LUTHI: ‘LA MOTIVAZIONE DI FEDERER? VINCERE GLI SLAM’

Entrato nello staff del tennista svizzero nel lontano 2008, Severin Luthi conosce Federer probabilmente meglio di chiunque altro. In una recente intervista ha parlato del presente e futuro
domenica, 27 Maggio 2018

Severin Luthi è il coach sicuramente più “longevo” e duraturo nel corso della carriera di Roger Federer. Dal 2008 Luthi non si è mai staccato da Federer, nonostante il costante impegno della guida del team svizzero di Coppa Davis e la tendenza di Roger a cambiare allenatore ogni 3-4 anni. Luthi si è alternato con diversi coach nel corso del lungo percorso con Federer: Paul Annacone, Stefan Edberg e adesso Ivan Ljubicic. Poche persone conoscono Roger come Luthi, che in una recente intervista ha parlato della grande motivazione del suo assistito.
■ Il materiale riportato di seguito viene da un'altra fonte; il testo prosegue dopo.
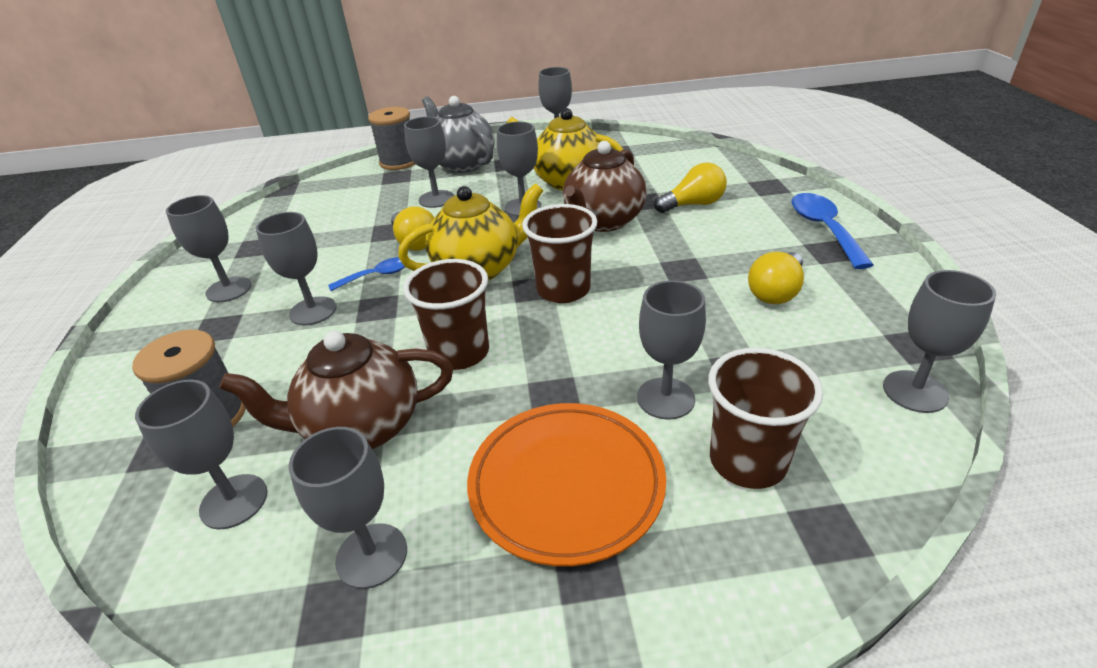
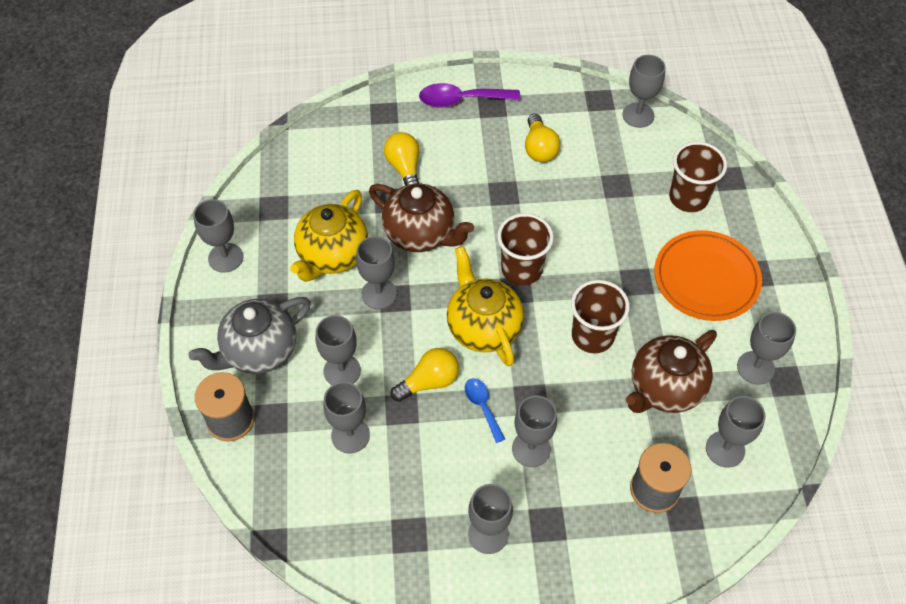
camera: 90 degrees left, 20 degrees up
brown teapot [219,331,453,449] -> brown teapot turned 60 degrees clockwise [626,330,717,413]
grey goblet [637,280,706,420] -> grey goblet moved to [323,382,370,454]
yellow light bulb [748,252,804,304] -> yellow light bulb turned 45 degrees clockwise [525,113,560,162]
blue spoon [791,193,874,269] -> purple spoon [419,83,520,108]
Alla domanda se IL Federer degli ultimi 14 mesi batterebbe quello del 2006, ha risposto: “Non mi piace paragonare la sua forma attuale con quella di alcuni anni fa anche perché è difficile. La cosa più importante per noi è che Roger sia ancora affamato e voglioso di migliorare ogni giorno. Dopo quello che ha fatto e vinto, ha ottenuto ancora altri risultati straordinari“.

Quanto ha rappresentato una motivazione il fatto di allontanarsi da Rafael Nadal nella classifica all time degli Slam vinti? “Roger non pensa in questo modo, già vincere uno Slam è una motivazione sufficiente per continuare. Non si vuole paragonare agli altri. Vuole solo essere al miglior livello e sa quanto sia un privilegio giocare e vincere ancora Slam”.
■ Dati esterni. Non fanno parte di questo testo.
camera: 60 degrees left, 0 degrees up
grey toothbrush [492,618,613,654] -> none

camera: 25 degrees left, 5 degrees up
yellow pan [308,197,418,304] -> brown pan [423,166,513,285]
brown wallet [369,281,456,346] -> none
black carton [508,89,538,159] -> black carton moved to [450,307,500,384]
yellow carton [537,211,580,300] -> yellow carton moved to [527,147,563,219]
Tony Godsick è all’interno del team Federer da più di un decennio come manager. Lui ha parlato invece dell’importanza di essersi fermato lo scorso anno per recuperare a pieno dai problemi al ginocchio:  “Ha potuto lavorare sui quadricipiti, sulla forza delle gambe, la resistenza e altre cose su cui non puoi focalizzarti se competi. Aveva voglia di tornare, gli mancava il tennis. Avere sei mesi di riposo lo ha aiutato fisicamente e mentalmente dopo anni senza pause“, ha assicurato Godsick, che ha aggiunto che Federer giocherà “un altro paio di anni“.
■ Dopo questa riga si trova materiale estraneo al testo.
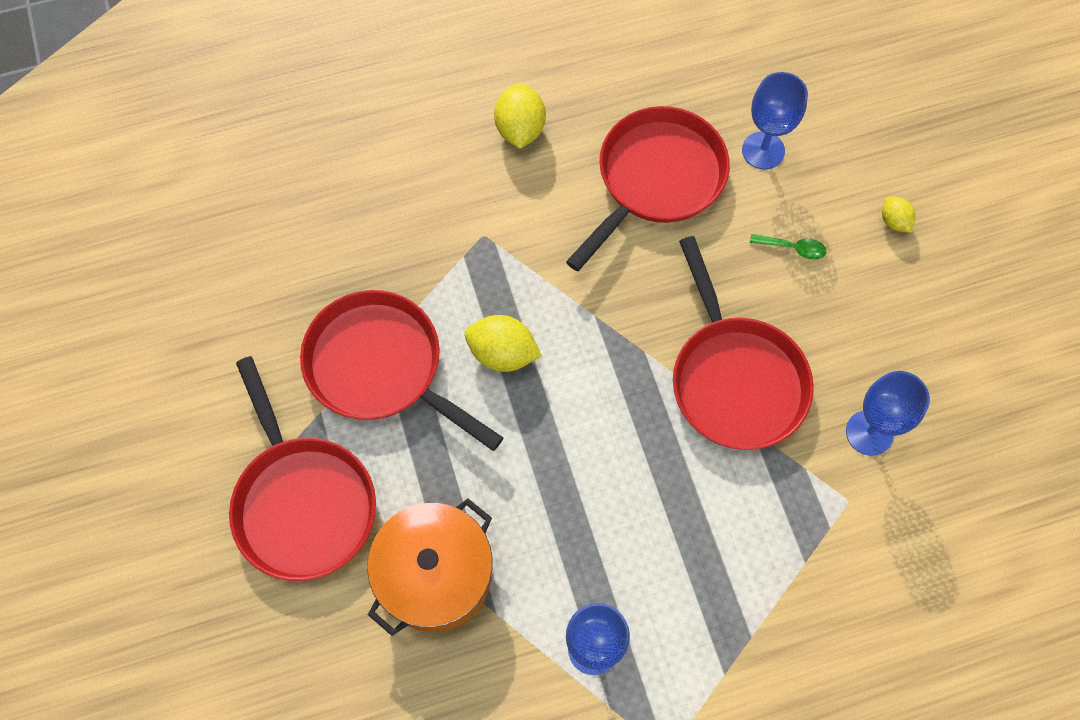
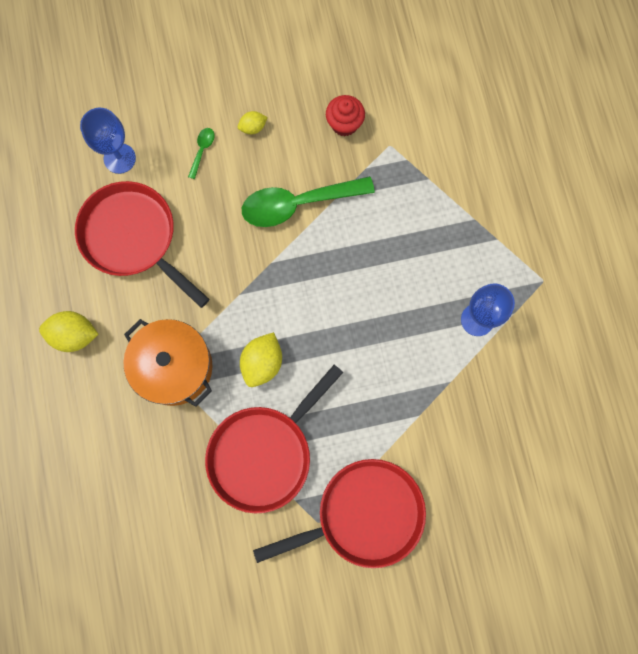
camera: 85 degrees left, 10 degrees up
orange pot [367,498,493,636] -> orange pot moved to [123,319,213,407]
red pan [673,236,814,450] -> green spoon [242,176,375,227]
blue goblet [846,371,930,456] -> red cupcake [326,95,365,136]
yellow lemon [882,196,915,233] -> yellow lemon moved to [238,111,268,134]

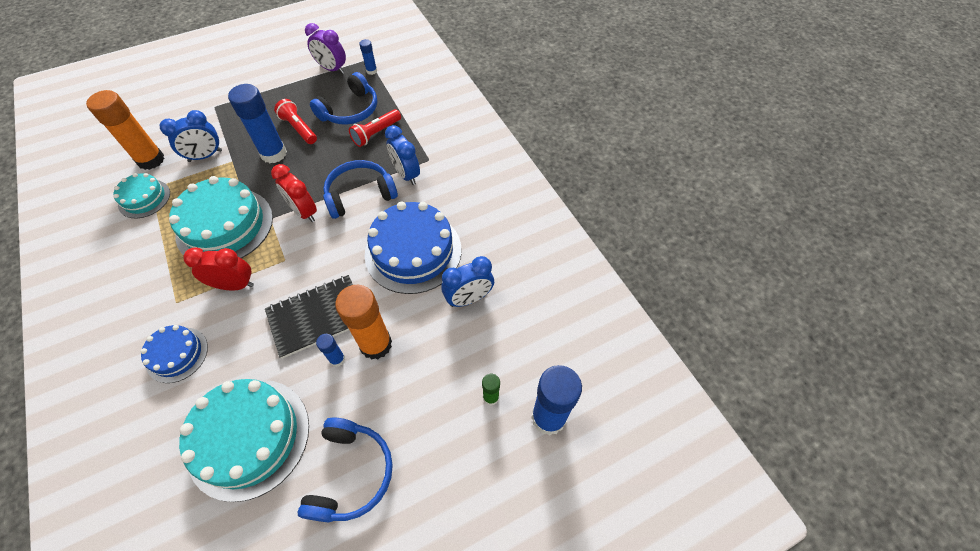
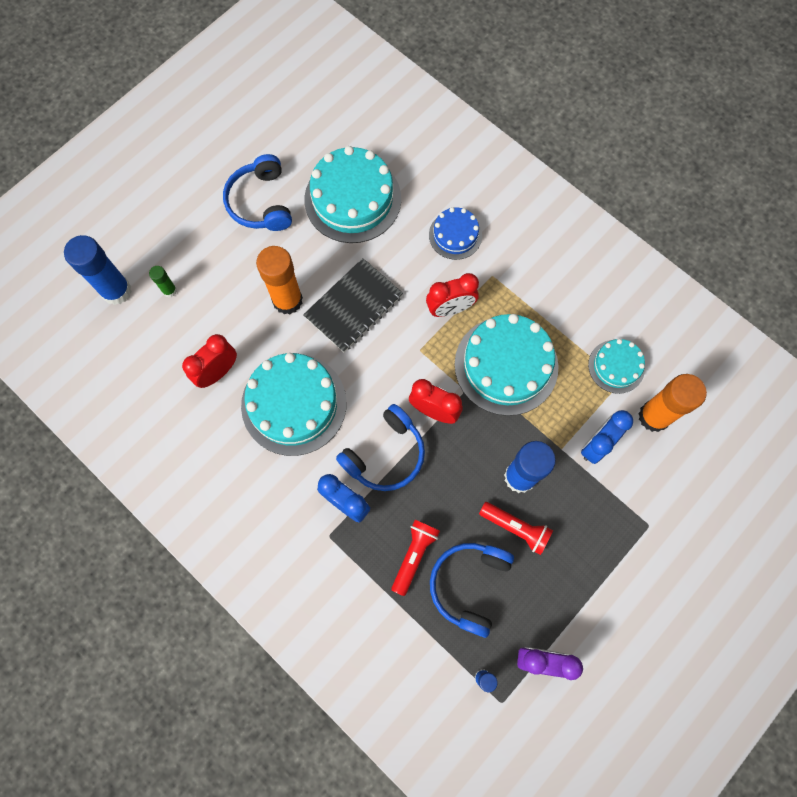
camera: 160 degrees right, 15 degrees up
blue glue stick [316,334,345,367] -> none
blue cake [364,202,461,294] -> turquoise cake [241,353,347,456]
blue clock [441,256,494,307] -> red clock [182,334,237,388]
Infine l’opinione del famoso allenatore e opinionista di ESPN Brad Gilbert: “Nessuno ha fatto ciò che sta facendo lui alla sua età. Si sta rendendo protagonista del miglior anno della storia del tennis, considerando la sua era. Se si ritirerà vincendo gli US Open? Non credo, sta giocando un tennis fenomenale. Dobbiamo apprezzarlo e vedere quanto può andare ancora lontano. Sotto 3-1 in Australia, sono stati i cinque migliori game che abbia mai visto giocare a Roger – ha aggiunto Gilbert – A Indian Wells e Miami c’era un campo di partecipazione straordinario e ha vinto, colpendo di rovescio meglio che mai. Si sta muovendo come un genio”.